I picked up a real rock and heaved it at the crazy dog (didn't it know it was 3:00 am?) hoping to hit it on a soft part of its body. I missed by a mile. The dog chased the rock, sniffed it and pranced back toward me, convinced it had found a playmate. I heaved several more rocks in quick succession, all of them wide of the intended target. The dog was really getting into this game thing, running this way and that, grinning from ear to ear, tongue lolling and drooling as the weird, leotard clad man threw rocks in its direction for its enjoyment and pleasure.
Well, that went on far longer than I wanted it to. I finally picked up a fairly good-sized rock. I knew the moment that I hefted it, that it was the one. There I was, standing like David, clad in leotards, with one smooth rock in hand (but no sling). My Goliath was a deliriously happy dog. I heaved the rock, and to my dismay, it connected with the dog's snout.

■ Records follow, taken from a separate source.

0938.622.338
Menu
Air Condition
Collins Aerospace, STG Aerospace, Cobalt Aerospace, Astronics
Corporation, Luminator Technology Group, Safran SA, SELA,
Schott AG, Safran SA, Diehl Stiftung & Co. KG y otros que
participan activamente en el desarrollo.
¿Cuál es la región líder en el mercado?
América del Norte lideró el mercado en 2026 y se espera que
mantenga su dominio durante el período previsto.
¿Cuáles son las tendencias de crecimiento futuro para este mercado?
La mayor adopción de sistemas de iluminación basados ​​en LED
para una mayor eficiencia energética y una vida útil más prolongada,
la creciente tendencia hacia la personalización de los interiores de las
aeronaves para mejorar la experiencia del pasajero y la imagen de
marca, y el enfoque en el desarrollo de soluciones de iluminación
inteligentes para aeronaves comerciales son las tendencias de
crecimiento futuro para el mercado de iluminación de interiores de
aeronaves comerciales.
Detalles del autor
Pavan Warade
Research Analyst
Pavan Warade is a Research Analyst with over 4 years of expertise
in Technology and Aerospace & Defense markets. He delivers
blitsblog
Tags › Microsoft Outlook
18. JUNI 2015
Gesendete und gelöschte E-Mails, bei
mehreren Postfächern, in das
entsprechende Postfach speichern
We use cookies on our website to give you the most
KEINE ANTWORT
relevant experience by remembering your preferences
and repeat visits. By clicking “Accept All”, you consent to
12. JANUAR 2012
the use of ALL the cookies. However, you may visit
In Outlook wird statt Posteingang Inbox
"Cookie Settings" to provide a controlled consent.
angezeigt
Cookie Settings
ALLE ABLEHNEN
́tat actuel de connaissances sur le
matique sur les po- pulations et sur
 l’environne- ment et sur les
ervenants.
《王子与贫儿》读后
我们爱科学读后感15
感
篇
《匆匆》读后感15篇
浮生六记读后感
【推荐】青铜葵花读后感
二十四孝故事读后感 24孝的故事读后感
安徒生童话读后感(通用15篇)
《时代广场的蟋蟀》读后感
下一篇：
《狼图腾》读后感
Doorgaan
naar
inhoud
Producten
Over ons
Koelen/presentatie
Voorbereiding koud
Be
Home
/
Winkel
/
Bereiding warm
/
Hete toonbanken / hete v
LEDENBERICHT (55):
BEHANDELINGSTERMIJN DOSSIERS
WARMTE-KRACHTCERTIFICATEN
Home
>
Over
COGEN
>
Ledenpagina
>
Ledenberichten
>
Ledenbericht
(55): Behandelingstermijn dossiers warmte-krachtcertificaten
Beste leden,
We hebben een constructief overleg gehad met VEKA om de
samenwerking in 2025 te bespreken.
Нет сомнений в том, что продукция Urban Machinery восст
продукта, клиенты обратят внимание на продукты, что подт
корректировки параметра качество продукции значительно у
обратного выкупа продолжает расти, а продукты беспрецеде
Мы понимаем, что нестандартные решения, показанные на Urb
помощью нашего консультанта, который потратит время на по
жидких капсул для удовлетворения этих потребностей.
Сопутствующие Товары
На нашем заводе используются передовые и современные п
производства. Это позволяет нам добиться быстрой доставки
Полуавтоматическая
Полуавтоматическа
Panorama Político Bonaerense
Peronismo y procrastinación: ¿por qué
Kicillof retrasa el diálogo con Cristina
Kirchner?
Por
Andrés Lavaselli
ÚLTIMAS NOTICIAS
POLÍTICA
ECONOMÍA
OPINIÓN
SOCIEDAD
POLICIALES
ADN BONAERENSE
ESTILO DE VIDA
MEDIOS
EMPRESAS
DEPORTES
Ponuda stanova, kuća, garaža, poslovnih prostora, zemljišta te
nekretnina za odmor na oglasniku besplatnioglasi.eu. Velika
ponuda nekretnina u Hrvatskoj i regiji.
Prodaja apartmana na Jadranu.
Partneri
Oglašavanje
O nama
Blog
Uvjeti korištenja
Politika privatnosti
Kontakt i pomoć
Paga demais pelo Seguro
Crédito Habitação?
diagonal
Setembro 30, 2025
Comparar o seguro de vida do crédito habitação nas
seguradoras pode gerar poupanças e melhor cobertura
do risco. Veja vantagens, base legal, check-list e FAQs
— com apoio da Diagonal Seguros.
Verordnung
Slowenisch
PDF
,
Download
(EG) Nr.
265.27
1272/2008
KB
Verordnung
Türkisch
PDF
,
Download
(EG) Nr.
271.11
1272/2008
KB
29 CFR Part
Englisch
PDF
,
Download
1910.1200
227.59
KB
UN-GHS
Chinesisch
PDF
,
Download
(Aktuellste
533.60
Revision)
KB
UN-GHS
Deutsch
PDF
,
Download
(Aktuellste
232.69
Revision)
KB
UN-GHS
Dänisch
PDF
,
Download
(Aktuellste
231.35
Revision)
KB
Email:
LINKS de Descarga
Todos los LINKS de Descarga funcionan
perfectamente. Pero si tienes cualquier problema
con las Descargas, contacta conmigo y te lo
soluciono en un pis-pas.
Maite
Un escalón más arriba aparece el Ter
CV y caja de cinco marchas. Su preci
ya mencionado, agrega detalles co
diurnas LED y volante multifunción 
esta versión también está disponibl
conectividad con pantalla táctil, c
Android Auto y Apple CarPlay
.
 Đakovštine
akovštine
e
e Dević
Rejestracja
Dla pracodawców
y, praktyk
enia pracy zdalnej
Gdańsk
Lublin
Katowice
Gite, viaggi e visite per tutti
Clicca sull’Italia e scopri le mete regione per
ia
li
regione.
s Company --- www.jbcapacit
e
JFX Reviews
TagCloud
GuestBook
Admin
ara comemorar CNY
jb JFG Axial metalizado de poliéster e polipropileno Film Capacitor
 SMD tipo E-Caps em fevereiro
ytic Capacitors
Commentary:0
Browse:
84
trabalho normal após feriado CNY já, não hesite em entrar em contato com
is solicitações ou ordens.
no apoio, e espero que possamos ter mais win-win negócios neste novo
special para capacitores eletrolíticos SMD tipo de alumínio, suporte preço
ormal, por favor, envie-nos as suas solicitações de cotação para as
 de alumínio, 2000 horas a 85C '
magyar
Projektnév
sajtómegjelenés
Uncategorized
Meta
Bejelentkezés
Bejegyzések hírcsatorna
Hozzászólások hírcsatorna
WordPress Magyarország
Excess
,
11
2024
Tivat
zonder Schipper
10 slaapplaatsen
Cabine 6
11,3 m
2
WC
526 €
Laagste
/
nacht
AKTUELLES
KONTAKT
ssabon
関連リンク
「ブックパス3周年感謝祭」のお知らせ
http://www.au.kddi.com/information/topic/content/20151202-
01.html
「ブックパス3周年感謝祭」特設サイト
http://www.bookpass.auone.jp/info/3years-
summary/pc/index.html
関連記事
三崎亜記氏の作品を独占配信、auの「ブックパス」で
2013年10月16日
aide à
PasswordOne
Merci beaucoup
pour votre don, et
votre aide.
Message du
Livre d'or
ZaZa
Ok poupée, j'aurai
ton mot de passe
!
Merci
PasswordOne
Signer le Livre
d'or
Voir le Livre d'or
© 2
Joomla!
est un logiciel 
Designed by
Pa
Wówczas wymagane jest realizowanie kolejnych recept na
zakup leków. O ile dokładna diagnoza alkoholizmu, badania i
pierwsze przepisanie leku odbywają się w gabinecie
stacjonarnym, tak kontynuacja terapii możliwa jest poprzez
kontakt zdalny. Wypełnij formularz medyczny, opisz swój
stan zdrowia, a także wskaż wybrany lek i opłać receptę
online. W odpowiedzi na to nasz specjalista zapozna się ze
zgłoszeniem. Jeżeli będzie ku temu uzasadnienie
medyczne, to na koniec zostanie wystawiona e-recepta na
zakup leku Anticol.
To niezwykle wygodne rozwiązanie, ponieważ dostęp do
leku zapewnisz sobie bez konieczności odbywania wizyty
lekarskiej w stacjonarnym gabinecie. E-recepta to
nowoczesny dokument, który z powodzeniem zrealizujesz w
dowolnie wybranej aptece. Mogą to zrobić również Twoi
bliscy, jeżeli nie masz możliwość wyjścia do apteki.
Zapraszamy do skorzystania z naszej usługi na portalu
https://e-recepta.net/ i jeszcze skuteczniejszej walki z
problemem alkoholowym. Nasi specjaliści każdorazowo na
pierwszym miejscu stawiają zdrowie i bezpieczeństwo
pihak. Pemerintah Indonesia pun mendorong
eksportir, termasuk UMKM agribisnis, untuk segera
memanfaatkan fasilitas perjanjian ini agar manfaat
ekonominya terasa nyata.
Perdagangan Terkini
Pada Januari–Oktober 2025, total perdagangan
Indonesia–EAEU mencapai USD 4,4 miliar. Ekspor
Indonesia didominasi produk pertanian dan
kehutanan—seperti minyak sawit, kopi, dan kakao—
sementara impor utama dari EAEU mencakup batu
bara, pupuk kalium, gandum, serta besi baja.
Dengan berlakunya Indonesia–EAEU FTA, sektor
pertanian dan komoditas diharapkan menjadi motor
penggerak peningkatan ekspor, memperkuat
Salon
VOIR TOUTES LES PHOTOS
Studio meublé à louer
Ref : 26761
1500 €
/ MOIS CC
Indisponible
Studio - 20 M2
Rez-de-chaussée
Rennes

It yelped, dropped to the ground, leapt up, charged toward me (for solace and comfort), realized I was the source of its pain and bolted up the dike and disappeared. When I got back to the tent, there on the ground next to it, was a green tennis ball with dog slobber all over it. I lay down but had a hard time falling asleep because I kept hearing the thud of the rock and the poor dog's yelp of distress.
Later that same morning, at 8:30, I went to Klondike Kate's for a huge pancake breakfast washed down by a few cups of good coffee. It was extra strong decaf to keep me awake in the kayak. When I finished eating, I went to the grocery store for more supplies and to spend the rest of my 16 Canadian dollars.